Все ждут, что я начну рассказывать, как внезапно осознал сходство между собой и чернокожими, которых мои соотечественники держали в рабстве, но, к сожалению, ничего подобного мне не приходило в голову. Я беспокоился только о себе. Я был вроде пустого сосуда, который нужно наполнить какой-никакой пищей и редкими милостями, перепадающими от индейцев; ковылял по жизни, пробираясь через очередной день, и не ждал ничего кроме лишнего куска еды, случайного доброго слова или нескольких минут покоя.
А что до побега, так между этим селением и цивилизацией простирались восемьсот миль засушливой прерии. Первый раз меня поймали ребятишки. Во второй раз – сам Тошавей, и отдал своим женам. Они в компании со своими мамашами поколотили меня до полусмерти, разрезали мне ступни, а потом еще долго совещались, не выколоть ли мне глаз, для надежности. Я понял, что следующая попытка артачиться станет последней.

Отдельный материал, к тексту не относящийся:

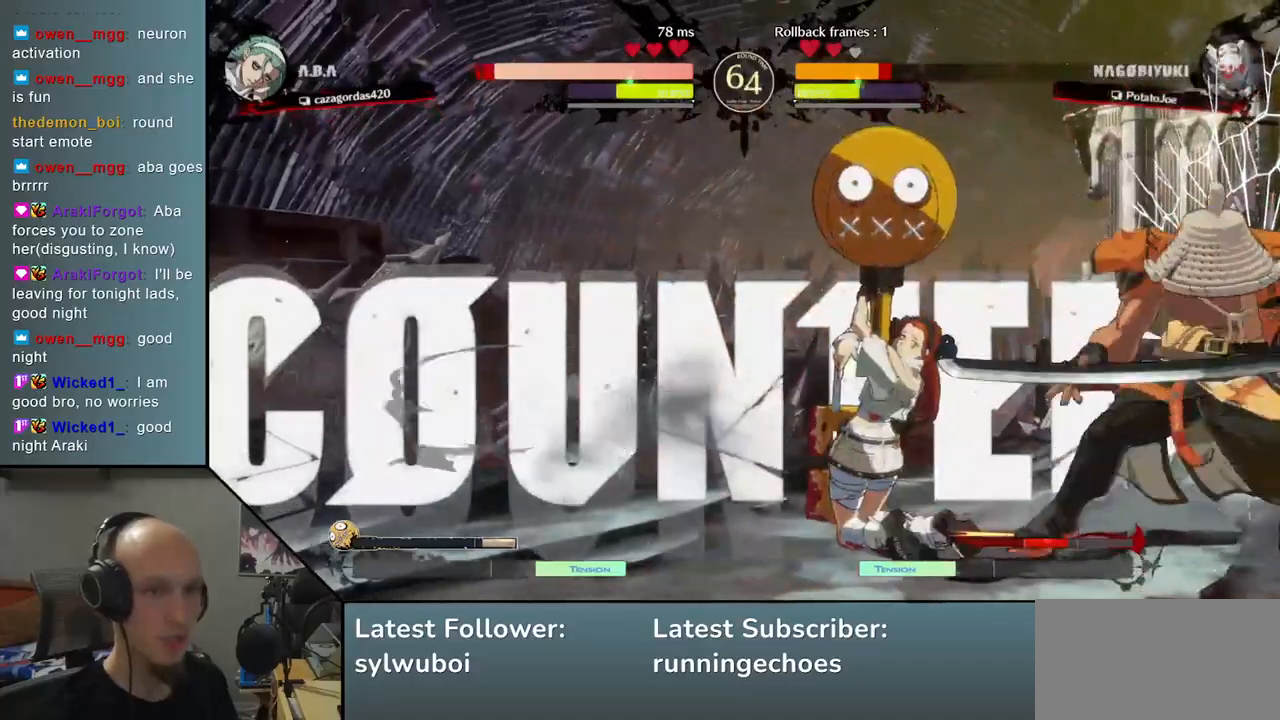
{"buttons": [], "left_stick": "center", "events": [[100, "R1", "down"], [167, "R1", "up"], [167, "left_stick", "center"], [233, "R1", "down"], [300, "R1", "up"], [383, "R1", "down"], [450, "R1", "up"]]}
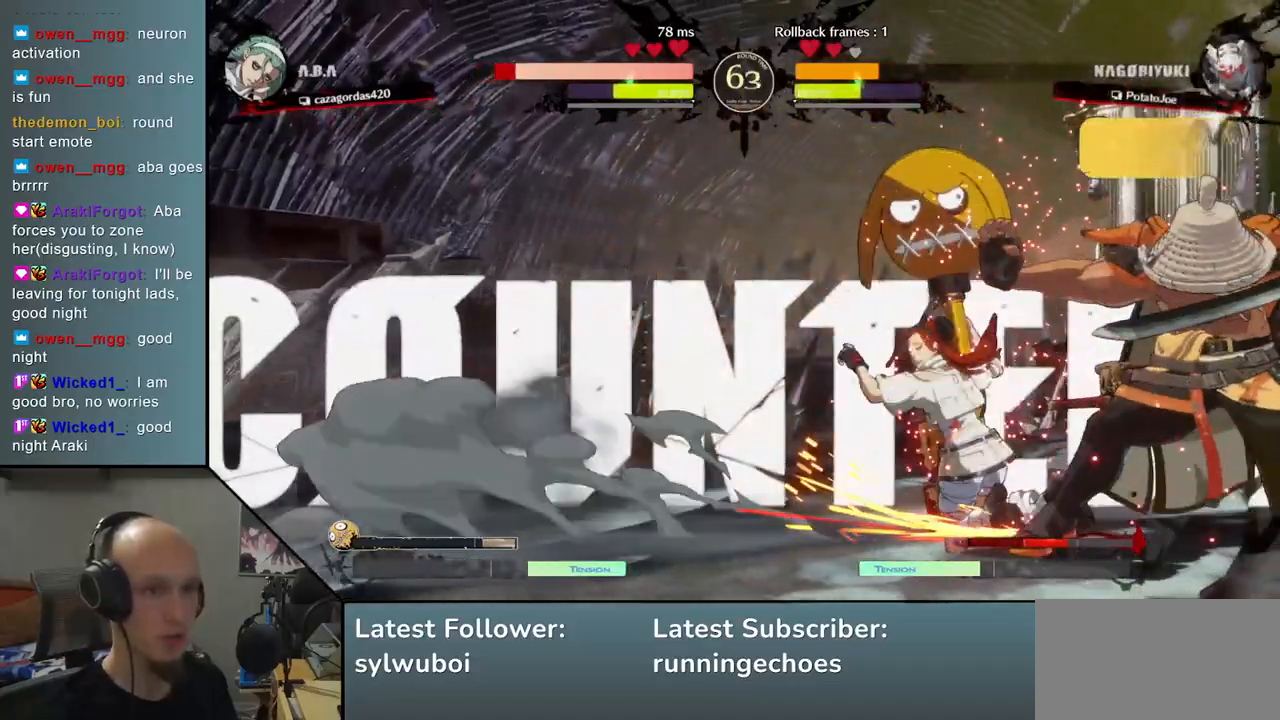
{"buttons": [], "left_stick": "center", "events": [[83, "TRIANGLE", "down"], [167, "TRIANGLE", "up"], [233, "TRIANGLE", "down"], [300, "TRIANGLE", "up"], [383, "TRIANGLE", "down"], [450, "TRIANGLE", "up"]]}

Шкура выделывается так: расстилаешь ее на траве, шерстью вниз, растягиваешь и закрепляешь колышками. А потом опускаешься на колени и принимаешься скрести, тупым обломком кости отскабливаешь жир, остатки мяса, прочую дрянь. Если скребок слишком острый или ты скоблишь неаккуратно, можно проткнуть шкуру насквозь, а значит, испортить ее – за это побьют.
Отскоблив сколько можно, я посыпал очищенные места древесной золой, чтобы щелок размягчал жир; в перерывах меня посылали за водой, за дровами или заставляли свежевать и разделывать оленей, которых притаскивали с охоты мужчины и юноши. Единственное, чего я не делал, – не шил и не чинил одежду, хотя, пожалуй, женщины и этому меня научили бы. Они не поспевали за нуждами мужчин, которым постоянно требовалось то одно, то другое: новая пара мокасин или штанов (одна бизонья шкура); теплый плащ из медвежьей шкуры (две шкуры); волчий плащ (четыре шкуры). Шкуру приходилось разрезать, чтобы подогнать по размеру и форме тела человека, а поскольку на обработку одной-единственной оленьей или волчьей шкуры уходил целый день, оплошности здесь не допускались.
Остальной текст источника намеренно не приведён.